Le contexte économique est en effet bien développé avec les outrances financières espérées par les milliards d’indemnité de guerre que doit verser la France vaincue. Les histoires d’amour se poursuivent avec des espérances plus ou moins déçues, des trahisons, des duels, des suicides, …
Ce roman dense, à multiples tiroirs, nous fait découvrir une époque, une ville et des personnages typiques.

Victor Tissot (1844-1917) est un fribourgeois, fils de Joseph Tissot, de Cottens, notaire et juge au Tribunal de la Sarine. Il étudie au collège Saint-Michel, puis à Einsiedeln et Sion, et enfin, dans les facultés de droit de Fribourg-en-Brisgau, Tübingen, Leipzig, Vienne et Paris. Là, il collabore à la rédaction du dictionnaire Larousse, à la rédaction de l’encyclopédie universel des contemporains ainsi qu’au Courrier français. Après une année de vie parisienne, il est nommé en 1867, professeur à l’Institut Thudichum, près de Genève. Dans le même temps, il entre à la Gazette de Lausanne où il lance un supplément littéraire hebdomadaire puis en devient rédacteur en chef, durant la guerre des années 1870 où il prend le parti des français vaincus. Revenu à Paris à Paris en 1874, il dirige notamment l’Almanach Hachette puis inaugure le nouveau supplément littéraire du Figaro, avant de devenir le rédacteur en chef de ce journal. Il écrit également des récits sur la Suisse et l’Allemagne, qui connaissent un succès considérable. Il doit sa célébrité à son roman Voyage au pays des milliards (la Prusse) publié par la BNR, qui fut vendu en quelques semaines à 50 000 exemplaires. Grand voyageur, il revient régulièrement en Suisse et finit par s’installer dans la maison de Chalamala, bouffon du comte Michel, à Gruyères. De 1911 à 1914, il édite l’Almanach de Chalamala, virulent opuscule contre l’autoritarisme du gouvernement cantonal en place. À l’approche de son décès, il décide de léguer sa fortune, ses considérables collections et sa bibliothèque à la ville de Bulle, dans l’optique de la création d’un musée qui deviendra le Musée gruérien et la Bibliothèque publique de Bulle.(d’après Wikipédia.)

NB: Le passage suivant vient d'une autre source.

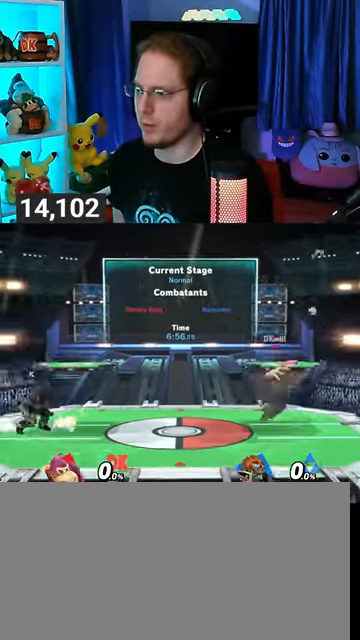
{"buttons": [], "left_stick": "left", "right_stick": "center", "events": [[167, "left_stick", "left"]]}
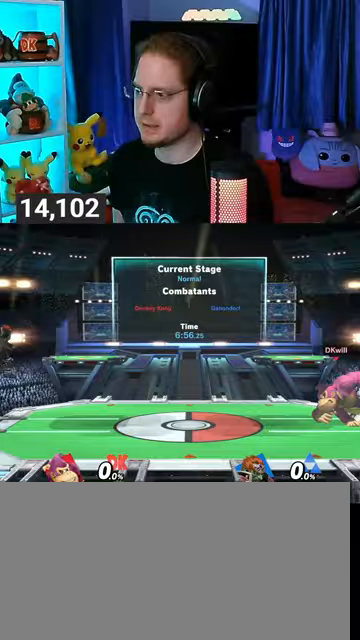
{"buttons": [], "left_stick": "center", "right_stick": "center", "events": [[200, "left_stick", "right"], [233, "Y", "down"], [267, "Y", "up"], [267, "left_stick", "center"]]}
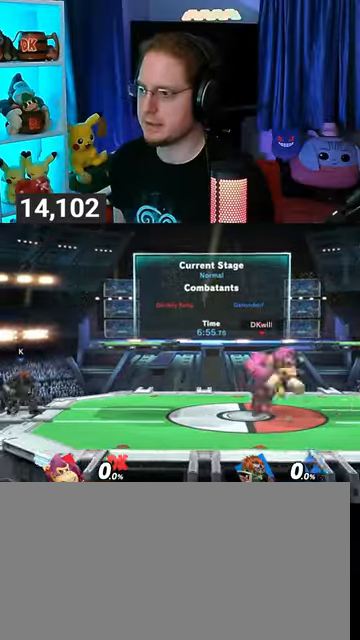
{"buttons": [], "left_stick": "center", "right_stick": "center", "events": [[33, "left_stick", "up-left"], [100, "left_stick", "down-left"], [233, "left_stick", "center"], [367, "left_stick", "right"], [467, "left_stick", "center"]]}
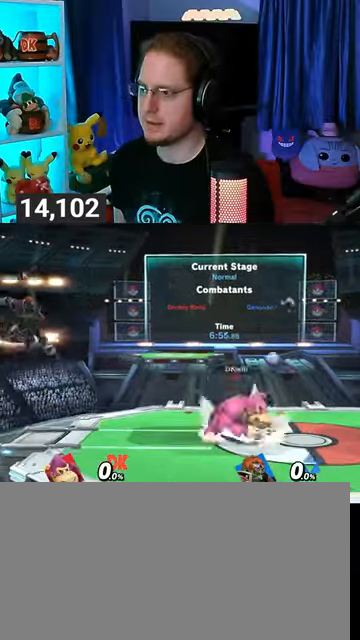
{"buttons": [], "left_stick": "center", "right_stick": "center", "events": [[100, "left_stick", "left"], [433, "left_stick", "center"]]}
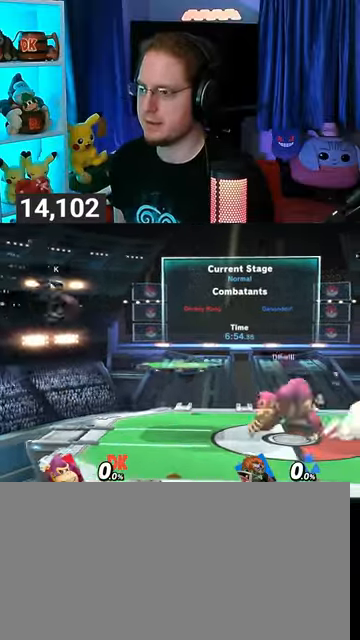
{"buttons": [], "left_stick": "down", "right_stick": "center", "events": [[200, "left_stick", "left"], [333, "left_stick", "down"], [367, "B", "down"], [467, "B", "up"]]}
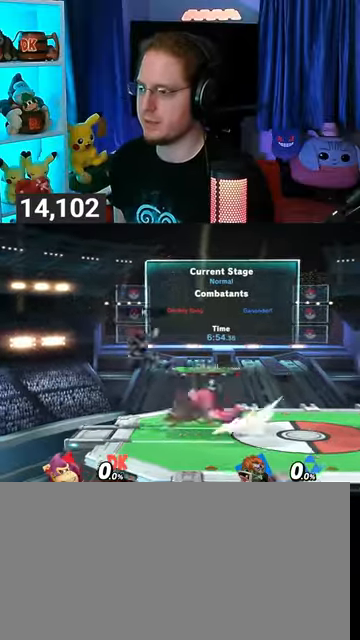
{"buttons": [], "left_stick": "center", "right_stick": "center", "events": [[333, "left_stick", "center"]]}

Constant Pierre Léon Maire alias Constant Maire-Améro, connu sous le nom de plume de Constant Améro, (1832, Toulon – 1908, Paris), journaliste et écrivain, auteur de romans populaires à tendance exotique, entame sa carrière avec des récits de voyage, mais ce sont ses œuvres pour la jeunesse qui feront sa notoriété. Fondateur de la Revue franco-slave et secrétaire de la Revue français, il reçut de l’Académie française le prix Maillé-Latour-Landry en 1886 pour Le tour de France d’un petit Parisien, le prix Lambert en 1898 pour Les Derniers Australiens, le prix Monbinne en 1899 et le prix Xavier Marmier en 1906. Son épouse, Anne Pierrette Maronnat, fut elle-même une femme de lettres prolifique sous le pseudonyme de Daniel Arnauld. (d’après Wikipédia.)